Explore SIW Beamforming Patents →Transition design is a critical insertion loss control point. The Hankyong National University study (2022) investigated microstrip-to-SIW transitions using balanced and single-slot techniques optimised by genetic algorithm, demonstrating that transition design directly controls the operating band and insertion loss of the entire SIW interconnect. The D-band waveguide-SIW transition from Chungang University (2022) achieved −10 dB impedance bandwidth of 26.5 GHz (135–161.5 GHz), with the transition optimised to shift an in-band null away from the operating band — directly reducing in-band insertion loss. At sub-terahertz frequencies, the MIT triplexer (2020) operating at 220–330 GHz demonstrated that replacing standard via fences with continuous trench vias in an Intel organic substrate directly reduces ohmic loss of ridged SIW waveguides compared to conventional via fences, yielding 3–7 dB insertion loss across a 40% fractional bandwidth — a principle with direct implications for upper-millimeter-wave 5G and future 6G deployments. Standards bodies including IEEE have documented ohmic loss scaling laws for metallic waveguide structures that underpin these experimental findings.

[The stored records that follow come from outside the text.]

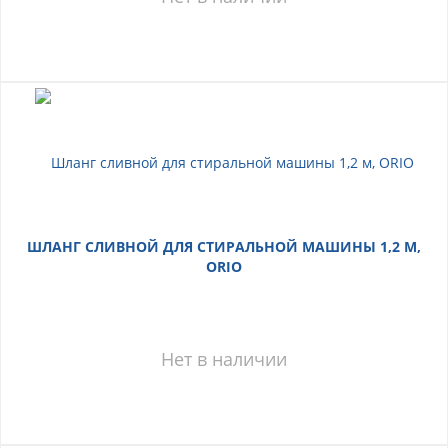
ШЛАНГ СЛИВНОЙ ДЛЯ СТИРАЛЬНОЙ МАШИНЫ 1,2 М,
ORIO
Нет в наличии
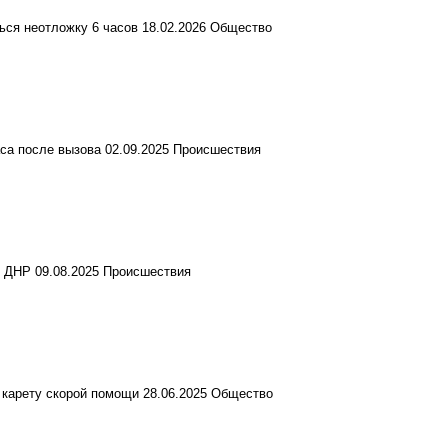
ться неотложку 6 часов
18.02.2026
Общество
са после вызова
02.09.2025
Происшествия
е, ДНР
09.08.2025
Происшествия
 карету скорой помощи
28.06.2025
Общество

A 5G Butler matrix at 24 GHz using SIW directional couplers achieved 16.85% bandwidth with beam steering between −29° and +29°, with the entire beamforming network implemented in SIW to maintain low-loss field confinement throughout all signal paths (Multimedia University, 2019).
Patent Landscape and Key Innovation Players: Who Is Solving the SIW Loss Problem
The SIW insertion loss patent landscape is geographically diverse but institutionally concentrated, with distinct technical specialisations emerging across industry and academia. The dataset of over 50 sources reveals four dominant assignee clusters, each approaching loss reduction from a different angle.
Telefonaktiebolaget LM Ericsson
Ericsson holds multiple active and inactive patents directed at reducing mutual coupling between neighbouring SIW antennas in arrays. By adding electrically conducting vias along the substrate extending from the antenna aperture, Ericsson’s designs reduce both mutual coupling and back radiation — two distinct sources of effective insertion loss in phased arrays operating for 5G base stations and handsets. Key patents include an improved antenna (US, 2018), an SIW antenna arrangement (EP, active, 2019), and a surface integrated waveguide antenna transceiver array (US, 2019).
Universidad de Granada
Among the most prolific academic producers in the dataset, Universidad de Granada contributes studies on double-slot cavity arrays, modular stacked SIW arrays, and Ka-band aperture arrays. Their focus on equal-power, in-phase corporate feeding networks within SIW layer stacks positions them as a leading group in low-loss array-level integration, with contributions spanning 2020 and 2022.
IIT Indore and IIT BHU
IIT Indore holds an active patent (2025) on a compact wideband millimeter-wave power divider using SIW, and IIT BHU has published on wideband cavity-backed slot antennas for 5G. Their emphasis is on SIW-compatible power divider designs that eliminate microstrip radiation losses in the feeding network across the 3–300 GHz range.
Sony Mobile Communications
Sony holds an active EP patent (2018) incorporating top wave traps integrated into the SIW first metal layer to prevent surface-wave radiation from degrading efficiency — directly addressing one of the major loss mechanisms at millimeter-wave frequencies for mobile device integration. This approach is consistent with ETSI requirements for mmWave antenna efficiency in mobile handset designs.
The trend across the dataset is clearly toward architectures that: (1) eliminate all microstrip transitions within the array feed network; (2) employ low-loss substrate materials such as Rogers RT5880 and Duroid 5880, or air-equivalent structures; and (3) use cavity-backed geometries to maximise radiation efficiency, particularly in the 28 GHz, 38 GHz, and 60 GHz 5G bands.
Telefonaktiebolaget LM Ericsson holds multiple patents (US 2018, EP active 2019, US 2019) on SIW antenna arrays for 5G that reduce mutual coupling and back radiation by adding electrically conducting vias along the substrate extending from the antenna aperture.